# [TASK PROMPT]
In your copy, reproduce each entry exactly and leave out the pictures.

# [GIVEN DATA]
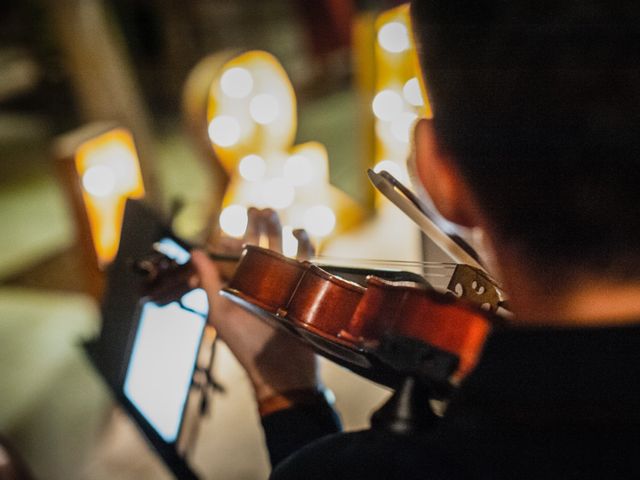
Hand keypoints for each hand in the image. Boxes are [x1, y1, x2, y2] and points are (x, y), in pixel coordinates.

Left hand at [191, 208, 318, 401]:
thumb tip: (195, 251)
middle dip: (258, 226)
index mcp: (240, 288)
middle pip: (260, 247)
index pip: (235, 256)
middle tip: (256, 207)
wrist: (283, 374)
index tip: (229, 224)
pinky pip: (306, 264)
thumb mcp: (222, 314)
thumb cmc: (247, 346)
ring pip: (282, 250)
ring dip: (278, 230)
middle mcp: (262, 284)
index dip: (231, 239)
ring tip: (272, 211)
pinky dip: (305, 247)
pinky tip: (301, 232)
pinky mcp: (304, 291)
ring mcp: (284, 286)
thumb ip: (209, 282)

# [SOLUTION]
Hand keypoints for each hand in the image. Boxes are [x1, y1, x2, y2] and points are (x, y), in pixel coordinates.

Left hand at [191, 208, 318, 401]:
thumb tip: (195, 251)
middle dip: (258, 226)
index mcp: (240, 288)
middle pip: (260, 247)
index pip: (235, 256)
middle tip: (256, 207)
wrist: (283, 374)
index tip: (229, 224)
pinky pip: (306, 264)
thumb mcp: (222, 314)
thumb cmc: (247, 346)
ring pip: (282, 250)
ring dip: (278, 230)
middle mcp: (262, 284)
index dip: (231, 239)
ring tip: (272, 211)
pinky dip: (305, 247)
pinky tip: (301, 232)
pinky mcp: (304, 291)
ring mcp: (284, 286)
thumb ip: (209, 282)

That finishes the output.